What would you suggest for a dataset that is not stationary? I’ve actually found the ST_outlier function to be quite effective. That’s one of the reasons I initiated the filtering process even when the dataset is in a stationary state.

I would use a local median filter to compute a smoothed version x_f(k) of the signal x(k) and substract it from the original one to form the error e(k)=x(k)-x_f(k), then compute the z-scores (e(k)-\mu)/\sigma (\mu is the mean error and \sigma its standard deviation), and finally apply a threshold of \pm 3 to find the indexes of the outliers (even \pm 2 should be ok since your signal is quite clean). Here is a possible implementation:

x=measurement(:,4);
t=1:size(x,1);
// filter with median filter of bandwidth 2*p+1
// value of p can be adjusted as needed.
p=2;
xf=x;
for i=p+1:length(x)-p
    xf(i)=median(x(i-p:i+p));
end

// compute the error
e=x-xf;

// compute z-scores and find outliers
s=stdev(e);
mu=mean(e);
z=(e-mu)/s;
k=find(abs(z)>3);
plot(t,x,t,xf,t,e);
plot(t(k),x(k),'o')
legend("$x$","$x_f$","error","outliers",-1)

Mh,

if you have a smooth signal like this, you could also use:

d_signal = diff(signal); // with signal beeing the data you are interested in

Background:
At the position of the outliners, there is a big difference between conscutive data points.
To be more precise: There is a big negative difference between conscutive data points.

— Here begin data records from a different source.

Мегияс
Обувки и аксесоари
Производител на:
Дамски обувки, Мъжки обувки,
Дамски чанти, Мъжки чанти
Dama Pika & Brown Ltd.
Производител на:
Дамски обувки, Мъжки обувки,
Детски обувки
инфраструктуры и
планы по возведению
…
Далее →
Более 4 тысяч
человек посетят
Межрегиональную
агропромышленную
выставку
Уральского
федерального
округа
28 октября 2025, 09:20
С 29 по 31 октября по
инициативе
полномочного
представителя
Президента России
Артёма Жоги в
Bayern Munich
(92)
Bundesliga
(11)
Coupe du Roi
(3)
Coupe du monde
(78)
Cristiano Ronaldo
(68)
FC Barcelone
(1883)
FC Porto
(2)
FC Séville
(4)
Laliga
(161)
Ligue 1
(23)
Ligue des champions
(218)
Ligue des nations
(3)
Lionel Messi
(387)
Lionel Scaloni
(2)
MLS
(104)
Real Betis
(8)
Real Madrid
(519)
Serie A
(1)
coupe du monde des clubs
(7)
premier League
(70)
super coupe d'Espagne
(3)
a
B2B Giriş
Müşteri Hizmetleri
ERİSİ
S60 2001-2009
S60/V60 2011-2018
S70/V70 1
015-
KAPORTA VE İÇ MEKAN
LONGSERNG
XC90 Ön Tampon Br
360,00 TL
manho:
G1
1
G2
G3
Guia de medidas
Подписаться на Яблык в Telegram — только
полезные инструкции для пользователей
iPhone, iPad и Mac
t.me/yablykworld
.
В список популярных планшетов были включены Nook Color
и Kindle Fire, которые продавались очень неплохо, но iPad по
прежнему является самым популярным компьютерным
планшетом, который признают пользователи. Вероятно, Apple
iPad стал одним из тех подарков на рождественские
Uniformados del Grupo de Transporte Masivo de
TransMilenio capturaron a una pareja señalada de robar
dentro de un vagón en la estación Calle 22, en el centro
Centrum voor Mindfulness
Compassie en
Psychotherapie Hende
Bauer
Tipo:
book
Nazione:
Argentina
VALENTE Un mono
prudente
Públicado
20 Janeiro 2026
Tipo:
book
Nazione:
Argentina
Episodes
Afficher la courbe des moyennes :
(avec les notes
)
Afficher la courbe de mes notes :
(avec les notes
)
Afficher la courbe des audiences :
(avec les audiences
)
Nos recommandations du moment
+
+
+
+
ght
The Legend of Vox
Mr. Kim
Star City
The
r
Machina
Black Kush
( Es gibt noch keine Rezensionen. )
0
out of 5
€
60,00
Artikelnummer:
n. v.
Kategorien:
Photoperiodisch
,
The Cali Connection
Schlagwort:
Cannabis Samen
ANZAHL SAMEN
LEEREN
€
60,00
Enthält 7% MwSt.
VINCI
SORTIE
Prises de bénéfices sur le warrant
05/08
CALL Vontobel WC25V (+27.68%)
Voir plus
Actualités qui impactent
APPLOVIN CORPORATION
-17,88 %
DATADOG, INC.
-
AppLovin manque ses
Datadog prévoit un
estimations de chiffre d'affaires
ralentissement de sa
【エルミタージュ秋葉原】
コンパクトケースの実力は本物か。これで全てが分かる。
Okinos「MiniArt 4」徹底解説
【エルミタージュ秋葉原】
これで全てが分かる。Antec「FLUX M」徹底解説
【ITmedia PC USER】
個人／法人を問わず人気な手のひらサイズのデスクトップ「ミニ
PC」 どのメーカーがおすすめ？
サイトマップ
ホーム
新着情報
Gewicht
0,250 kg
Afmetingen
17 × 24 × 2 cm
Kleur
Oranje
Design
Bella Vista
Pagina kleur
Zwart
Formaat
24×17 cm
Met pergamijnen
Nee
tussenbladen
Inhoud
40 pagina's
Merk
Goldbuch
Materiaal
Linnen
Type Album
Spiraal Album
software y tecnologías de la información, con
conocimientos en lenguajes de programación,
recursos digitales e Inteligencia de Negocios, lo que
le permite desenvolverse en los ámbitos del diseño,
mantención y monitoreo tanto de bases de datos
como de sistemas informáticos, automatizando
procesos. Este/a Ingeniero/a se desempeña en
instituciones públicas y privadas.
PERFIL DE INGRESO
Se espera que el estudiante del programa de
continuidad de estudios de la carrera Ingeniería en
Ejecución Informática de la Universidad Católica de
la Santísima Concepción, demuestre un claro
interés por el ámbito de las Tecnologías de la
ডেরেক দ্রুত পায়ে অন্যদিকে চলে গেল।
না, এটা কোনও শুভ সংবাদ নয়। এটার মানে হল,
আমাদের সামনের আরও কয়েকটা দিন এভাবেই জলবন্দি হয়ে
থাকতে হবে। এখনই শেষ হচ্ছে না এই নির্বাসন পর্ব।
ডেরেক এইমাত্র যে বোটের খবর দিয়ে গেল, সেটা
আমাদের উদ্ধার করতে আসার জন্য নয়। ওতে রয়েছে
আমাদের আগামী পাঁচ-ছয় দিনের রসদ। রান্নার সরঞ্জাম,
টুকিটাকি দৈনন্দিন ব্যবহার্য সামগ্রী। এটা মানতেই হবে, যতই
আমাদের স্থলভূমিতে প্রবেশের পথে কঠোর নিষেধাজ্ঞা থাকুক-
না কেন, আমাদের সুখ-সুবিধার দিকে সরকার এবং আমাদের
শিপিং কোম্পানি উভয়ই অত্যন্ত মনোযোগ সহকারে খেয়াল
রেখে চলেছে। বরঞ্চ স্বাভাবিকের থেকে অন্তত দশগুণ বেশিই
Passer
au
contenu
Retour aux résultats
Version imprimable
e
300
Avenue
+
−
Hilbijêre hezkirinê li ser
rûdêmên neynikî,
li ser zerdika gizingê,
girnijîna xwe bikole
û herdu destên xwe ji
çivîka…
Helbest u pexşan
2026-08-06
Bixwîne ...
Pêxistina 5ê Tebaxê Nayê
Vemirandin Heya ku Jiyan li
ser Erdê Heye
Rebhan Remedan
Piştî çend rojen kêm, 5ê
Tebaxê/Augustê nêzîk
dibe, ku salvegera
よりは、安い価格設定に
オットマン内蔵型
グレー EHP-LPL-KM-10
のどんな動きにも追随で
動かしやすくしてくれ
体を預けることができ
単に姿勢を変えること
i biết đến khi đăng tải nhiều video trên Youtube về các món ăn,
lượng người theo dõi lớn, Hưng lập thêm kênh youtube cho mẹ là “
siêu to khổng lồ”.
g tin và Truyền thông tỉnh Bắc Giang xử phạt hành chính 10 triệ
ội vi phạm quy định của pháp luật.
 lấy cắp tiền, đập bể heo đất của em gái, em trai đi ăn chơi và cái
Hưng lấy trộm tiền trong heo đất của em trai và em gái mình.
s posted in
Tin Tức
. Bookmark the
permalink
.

I guess with a threshold value for the d_signal it is possible to find the appropriate outliner positions.

Note:
“d_signal” has one less datapoint than “signal”, so you might need to adjust the index obtained by:
index = find(d_signal < threshold); // with threshold beeing a negative value

Example:

x_axis = Data(:,8);
signal = Data(:,4);
d_signal = diff(signal);
thresh = -20;
index = find(d_signal < thresh);

// shift the index to the correct position
index = index+1;

// plot the data
plot(x_axis, signal,‘-bl’);
plot(x_axis(index), signal(index),‘obl’);

grafik

Hello,

Like you said, this method needs a smooth signal, but in addition would not be adequate if the signal is natively increasing or decreasing (and the threshold would not be easy to tune either). Substracting an average/mean allows to obtain a zero-mean signal on which you can apply classical statistics methods (e.g. z-scores) to detect outliers.

Hello Stéphane,

you are absolutely right. The approach won’t work, if there are more than one outliners next to each other, since the difference between the outliners could be small.